Problem statement:
All of the records below need to be returned exactly.

Data records:
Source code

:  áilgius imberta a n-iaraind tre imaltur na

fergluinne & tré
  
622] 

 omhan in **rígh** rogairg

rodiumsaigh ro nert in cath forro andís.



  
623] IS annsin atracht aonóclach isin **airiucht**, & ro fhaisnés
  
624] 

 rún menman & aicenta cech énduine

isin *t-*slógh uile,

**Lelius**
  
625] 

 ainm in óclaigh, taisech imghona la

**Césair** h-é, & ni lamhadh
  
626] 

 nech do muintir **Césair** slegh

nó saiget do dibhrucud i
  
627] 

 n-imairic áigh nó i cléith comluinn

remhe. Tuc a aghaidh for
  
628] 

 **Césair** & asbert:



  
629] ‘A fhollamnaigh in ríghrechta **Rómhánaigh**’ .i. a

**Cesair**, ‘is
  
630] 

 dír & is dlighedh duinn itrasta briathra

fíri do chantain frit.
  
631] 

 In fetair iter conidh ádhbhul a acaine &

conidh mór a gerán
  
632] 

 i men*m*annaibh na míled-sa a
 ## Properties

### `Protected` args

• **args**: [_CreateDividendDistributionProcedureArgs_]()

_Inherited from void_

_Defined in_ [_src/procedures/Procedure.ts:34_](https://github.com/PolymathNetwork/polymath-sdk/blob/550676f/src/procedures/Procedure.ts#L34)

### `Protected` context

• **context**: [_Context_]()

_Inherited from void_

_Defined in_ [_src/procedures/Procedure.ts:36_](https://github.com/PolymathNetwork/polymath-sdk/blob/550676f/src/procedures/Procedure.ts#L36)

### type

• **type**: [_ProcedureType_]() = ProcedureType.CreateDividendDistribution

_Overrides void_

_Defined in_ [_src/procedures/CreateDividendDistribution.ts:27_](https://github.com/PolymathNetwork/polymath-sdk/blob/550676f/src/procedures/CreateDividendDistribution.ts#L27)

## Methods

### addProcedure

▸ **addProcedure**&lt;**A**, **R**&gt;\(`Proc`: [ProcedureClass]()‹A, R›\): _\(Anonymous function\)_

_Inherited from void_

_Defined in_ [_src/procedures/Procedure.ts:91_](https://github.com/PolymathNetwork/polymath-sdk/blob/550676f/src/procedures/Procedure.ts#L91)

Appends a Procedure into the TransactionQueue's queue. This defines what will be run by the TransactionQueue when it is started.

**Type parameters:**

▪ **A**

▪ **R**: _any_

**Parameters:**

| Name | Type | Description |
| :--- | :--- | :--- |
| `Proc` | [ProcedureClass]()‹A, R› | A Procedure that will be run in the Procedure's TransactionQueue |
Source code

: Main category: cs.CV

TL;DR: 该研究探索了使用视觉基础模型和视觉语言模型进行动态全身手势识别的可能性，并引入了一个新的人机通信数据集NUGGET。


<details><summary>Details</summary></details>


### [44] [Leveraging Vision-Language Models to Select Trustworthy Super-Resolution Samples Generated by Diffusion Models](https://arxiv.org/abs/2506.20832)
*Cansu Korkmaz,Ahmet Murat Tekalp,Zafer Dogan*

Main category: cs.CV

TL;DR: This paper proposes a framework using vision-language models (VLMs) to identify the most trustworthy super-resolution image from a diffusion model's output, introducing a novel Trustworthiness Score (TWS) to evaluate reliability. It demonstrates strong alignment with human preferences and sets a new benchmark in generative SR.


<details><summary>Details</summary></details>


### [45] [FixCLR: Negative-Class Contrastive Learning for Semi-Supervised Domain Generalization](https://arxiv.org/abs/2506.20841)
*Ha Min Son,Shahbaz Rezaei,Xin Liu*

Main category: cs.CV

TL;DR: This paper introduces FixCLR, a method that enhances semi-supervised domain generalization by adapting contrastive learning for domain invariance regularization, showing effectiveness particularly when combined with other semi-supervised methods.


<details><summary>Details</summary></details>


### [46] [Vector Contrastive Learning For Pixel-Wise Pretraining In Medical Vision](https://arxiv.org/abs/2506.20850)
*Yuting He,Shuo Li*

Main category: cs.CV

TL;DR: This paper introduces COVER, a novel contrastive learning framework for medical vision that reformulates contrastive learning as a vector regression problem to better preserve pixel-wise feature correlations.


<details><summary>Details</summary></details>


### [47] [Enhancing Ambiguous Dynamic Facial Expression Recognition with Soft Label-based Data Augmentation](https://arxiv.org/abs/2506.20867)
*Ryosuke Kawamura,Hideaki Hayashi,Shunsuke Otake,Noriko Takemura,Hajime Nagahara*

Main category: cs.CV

Finished exercise:
Source code

:  áilgius imberta a n-iaraind tre imaltur na

fergluinne & tré
  
622] 

 omhan in **rígh** rogairg

rodiumsaigh ro nert in cath forro andís.



  
623] IS annsin atracht aonóclach isin **airiucht**, & ro fhaisnés
  
624] 

 rún menman & aicenta cech énduine

isin *t-*slógh uile,

**Lelius**
  
625] 

 ainm in óclaigh, taisech imghona la

**Césair** h-é, & ni lamhadh
  
626] 

 nech do muintir **Césair** slegh

nó saiget do dibhrucud i
  
627] 

 n-imairic áigh nó i cléith comluinn

remhe. Tuc a aghaidh for
  
628] 

 **Césair** & asbert:



  
629] ‘A fhollamnaigh in ríghrechta **Rómhánaigh**’ .i. a

**Cesair**, ‘is
  
630] 

 dír & is dlighedh duinn itrasta briathra

fíri do chantain frit.
  
631] 

 In fetair iter conidh ádhbhul a acaine &

conidh mór a gerán
  
632] 

 i men*m*annaibh na míled-sa a
 ## Properties

### `Protected` args

• **args**: [_CreateDividendDistributionProcedureArgs_]()

_Inherited from void_

_Defined in_ [_src/procedures/Procedure.ts:34_](https://github.com/PolymathNetwork/polymath-sdk/blob/550676f/src/procedures/Procedure.ts#L34)

### `Protected` context

• **context**: [_Context_]()

_Inherited from void_

_Defined in_ [_src/procedures/Procedure.ts:36_](https://github.com/PolymathNetwork/polymath-sdk/blob/550676f/src/procedures/Procedure.ts#L36)

### type

• **type**: [_ProcedureType_]() = ProcedureType.CreateDividendDistribution

_Overrides void_

_Defined in_ [_src/procedures/CreateDividendDistribution.ts:27_](https://github.com/PolymathNetwork/polymath-sdk/blob/550676f/src/procedures/CreateDividendDistribution.ts#L27)

## Methods

### addProcedure

▸ **addProcedure**&lt;**A**, **R**&gt;\(`Proc`: [ProcedureClass]()‹A, R›\): _\(Anonymous function\)_

_Inherited from void_

_Defined in_ [_src/procedures/Procedure.ts:91_](https://github.com/PolymathNetwork/polymath-sdk/blob/550676f/src/procedures/Procedure.ts#L91)

Appends a Procedure into the TransactionQueue's queue. This defines what will be run by the TransactionQueue when it is started.

**Type parameters:**

▪ **A**

▪ **R**: _any_

**Parameters:**

| Name | Type | Description |
| :--- | :--- | :--- |
| `Proc` | [ProcedureClass]()‹A, R› | A Procedure that will be run in the Procedure's TransactionQueue |
Source code

: Main category: cs.CV

TL;DR: 该研究探索了使用视觉基础模型和视觉语言模型进行动态全身手势识别的可能性，并引入了一个新的人机通信数据集NUGGET。


<details><summary>Details</summary></details>


### [44] [Leveraging Vision-Language Models to Select Trustworthy Super-Resolution Samples Generated by Diffusion Models](https://arxiv.org/abs/2506.20832)
*Cansu Korkmaz,Ahmet Murat Tekalp,Zafer Dogan*

Main category: cs.CV

TL;DR: This paper proposes a framework using vision-language models (VLMs) to identify the most trustworthy super-resolution image from a diffusion model's output, introducing a novel Trustworthiness Score (TWS) to evaluate reliability. It demonstrates strong alignment with human preferences and sets a new benchmark in generative SR.


<details><summary>Details</summary></details>


### [45] [FixCLR: Negative-Class Contrastive Learning for Semi-Supervised Domain Generalization](https://arxiv.org/abs/2506.20841)
*Ha Min Son,Shahbaz Rezaei,Xin Liu*

Main category: cs.CV

TL;DR: This paper introduces FixCLR, a method that enhances semi-supervised domain generalization by adapting contrastive learning for domain invariance regularization, showing effectiveness particularly when combined with other semi-supervised methods.


<details><summary>Details</summary></details>


### [46] [Vector Contrastive Learning For Pixel-Wise Pretraining In Medical Vision](https://arxiv.org/abs/2506.20850)
*Yuting He,Shuo Li*

Main category: cs.CV

TL;DR: This paper introduces COVER, a novel contrastive learning framework for medical vision that reformulates contrastive learning as a vector regression problem to better preserve pixel-wise feature correlations.


<details><summary>Details</summary></details>


### [47] [Enhancing Ambiguous Dynamic Facial Expression Recognition with Soft Label-based Data Augmentation](https://arxiv.org/abs/2506.20867)
*Ryosuke Kawamura,Hideaki Hayashi,Shunsuke Otake,Noriko Takemura,Hajime Nagahara*

Main category: cs.CV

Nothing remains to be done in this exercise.